**Exercise**.
In the records, each line holding "female" must be reported.

**Information supplied**.

=======

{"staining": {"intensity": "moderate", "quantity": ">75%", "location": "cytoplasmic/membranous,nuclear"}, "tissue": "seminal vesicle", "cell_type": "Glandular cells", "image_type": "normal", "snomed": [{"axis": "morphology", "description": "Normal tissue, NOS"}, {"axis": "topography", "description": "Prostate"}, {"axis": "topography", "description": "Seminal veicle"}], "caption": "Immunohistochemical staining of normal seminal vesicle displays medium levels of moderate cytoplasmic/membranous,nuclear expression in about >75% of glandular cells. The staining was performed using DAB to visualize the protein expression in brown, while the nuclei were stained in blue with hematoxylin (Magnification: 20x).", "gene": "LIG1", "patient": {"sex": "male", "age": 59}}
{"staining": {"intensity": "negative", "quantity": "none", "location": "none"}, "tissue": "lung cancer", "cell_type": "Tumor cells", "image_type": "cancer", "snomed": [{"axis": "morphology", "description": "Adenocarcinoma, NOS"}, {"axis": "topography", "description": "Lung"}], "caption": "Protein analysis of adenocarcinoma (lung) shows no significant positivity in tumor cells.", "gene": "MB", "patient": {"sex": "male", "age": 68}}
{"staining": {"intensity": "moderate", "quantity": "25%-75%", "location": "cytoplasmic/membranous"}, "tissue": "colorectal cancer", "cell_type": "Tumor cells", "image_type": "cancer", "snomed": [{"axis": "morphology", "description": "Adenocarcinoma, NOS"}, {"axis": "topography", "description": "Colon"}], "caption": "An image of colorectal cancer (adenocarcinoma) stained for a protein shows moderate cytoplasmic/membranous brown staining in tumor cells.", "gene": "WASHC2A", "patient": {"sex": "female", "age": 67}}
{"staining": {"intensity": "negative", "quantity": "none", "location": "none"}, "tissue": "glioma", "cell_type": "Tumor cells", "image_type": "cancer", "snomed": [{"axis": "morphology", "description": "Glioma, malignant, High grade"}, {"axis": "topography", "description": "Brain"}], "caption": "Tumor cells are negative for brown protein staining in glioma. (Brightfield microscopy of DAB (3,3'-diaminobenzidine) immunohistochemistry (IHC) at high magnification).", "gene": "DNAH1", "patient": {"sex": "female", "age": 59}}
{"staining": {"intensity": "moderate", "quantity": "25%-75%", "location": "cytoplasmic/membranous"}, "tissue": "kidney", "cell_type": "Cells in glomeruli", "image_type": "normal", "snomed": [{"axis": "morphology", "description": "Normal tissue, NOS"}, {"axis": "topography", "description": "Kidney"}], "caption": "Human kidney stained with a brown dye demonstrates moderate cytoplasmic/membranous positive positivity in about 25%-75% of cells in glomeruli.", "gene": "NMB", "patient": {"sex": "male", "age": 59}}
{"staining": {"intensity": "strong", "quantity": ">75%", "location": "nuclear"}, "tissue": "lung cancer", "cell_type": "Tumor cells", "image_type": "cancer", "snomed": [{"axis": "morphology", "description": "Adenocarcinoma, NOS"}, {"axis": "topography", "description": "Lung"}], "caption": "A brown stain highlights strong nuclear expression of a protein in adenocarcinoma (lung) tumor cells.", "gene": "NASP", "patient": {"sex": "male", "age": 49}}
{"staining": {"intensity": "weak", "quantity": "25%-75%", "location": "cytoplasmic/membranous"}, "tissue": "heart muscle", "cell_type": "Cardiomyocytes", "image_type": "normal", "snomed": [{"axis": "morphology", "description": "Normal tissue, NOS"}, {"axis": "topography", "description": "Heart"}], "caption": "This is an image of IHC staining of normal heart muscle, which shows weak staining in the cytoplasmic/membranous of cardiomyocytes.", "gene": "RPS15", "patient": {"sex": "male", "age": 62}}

=======

**Solution below**.
{"staining": {"intensity": "moderate", "quantity": "25%-75%", "location": "cytoplasmic/membranous"}, "tissue": "colorectal cancer", "cell_type": "Tumor cells", "image_type": "cancer", "snomed": [{"axis": "morphology", "description": "Adenocarcinoma, NOS"}, {"axis": "topography", "description": "Colon"}], "caption": "An image of colorectal cancer (adenocarcinoma) stained for a protein shows moderate cytoplasmic/membranous brown staining in tumor cells.", "gene": "WASHC2A", "patient": {"sex": "female", "age": 67}}
{"staining": {"intensity": "negative", "quantity": "none", "location": "none"}, "tissue": "glioma", "cell_type": "Tumor cells", "image_type": "cancer", "snomed": [{"axis": "morphology", "description": "Glioma, malignant, High grade"}, {"axis": "topography", "description": "Brain"}], "caption": "Tumor cells are negative for brown protein staining in glioma. (Brightfield microscopy of DAB (3,3'-diaminobenzidine) immunohistochemistry (IHC) at high magnification).", "gene": "DNAH1", "patient": {"sex": "female", "age": 59}}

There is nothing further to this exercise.